Im Zusammenhang mit der Diskussion über die Vorurteilsproblematik Andris ,geht der Pater vom „du“ auf „ihr“ über und verallgemeinert die Eigenschaften der Juden. Er führt nun kein individuelles Gespräch mehr, sondern geht zur Allgemeinheit der Juden über und weist dieser Andris Wesenszüge zu. Das Hände-auf-die Schultern-Legen empfindet Andri als eine Last die ihm von jedem aufgelegt wird, obwohl es der Pater unter keinem negativen Vorwand tat.

Im 9. Bild hingegen wird der Pater aufgefordert, Andri zu erklären, dass er es annehmen soll ein Andorraner zu sein, so wie er ihm vorher erklärt hat anzunehmen das er ein Jude sei. Er versucht Andri davon zu überzeugen, das er ein Andorraner ist. Andri aber hat es angenommen ein Jude zu sein und nun sollen die Andorraner ihn als diesen akzeptieren. Er tritt sehr selbstbewusst auf und verteidigt seinen Standpunkt. Am Ende bekommt Andri den Eindruck, dass alle sich wie Marionetten benehmen und nicht sie selbst sind. Der Pater erwartet von Andri eine positive Auffassung der Tatsache, dass er kein Jude ist. Er wird aber enttäuscht und Andri bringt seine Enttäuschung über das Vorgefallene mit Dominanz im Dialog zum Ausdruck.
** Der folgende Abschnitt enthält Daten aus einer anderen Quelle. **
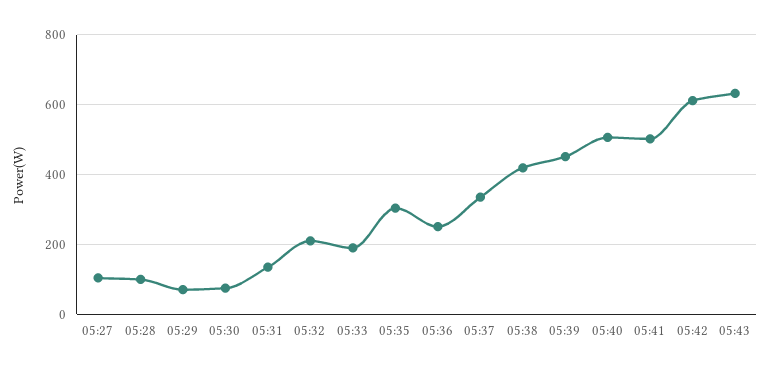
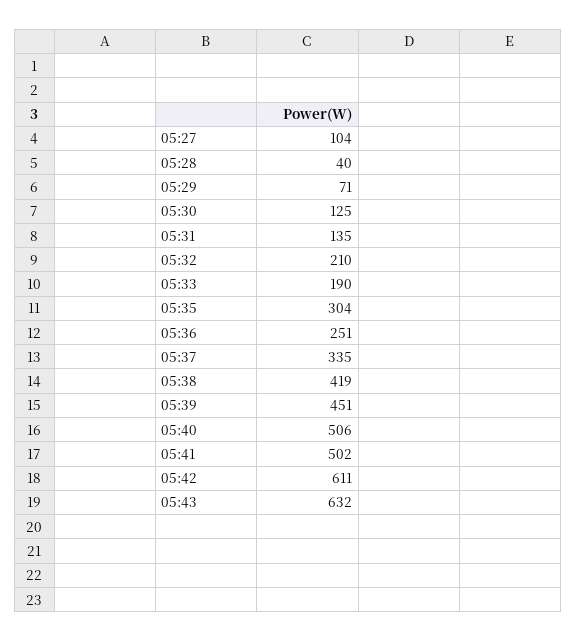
05:28: 100 -> 40
05:30: 80 -> 125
Das er sehr selbstbewusst ist, erkennt man an der häufigen Verwendung des Personalpronomens „ich“. Mit der Anmerkung, dass alle sich wie Marionetten benehmen würden, erfasst Andri die Künstlichkeit der Situation, da alle mit ihm aus Pflichtgefühl oder durch Aufforderung an ihn wenden. Sein Schicksal und das seiner Familie nimmt er vorweg, indem er prophezeit, dass alles bald zerrissen sein wird und keine Treue mehr hilft.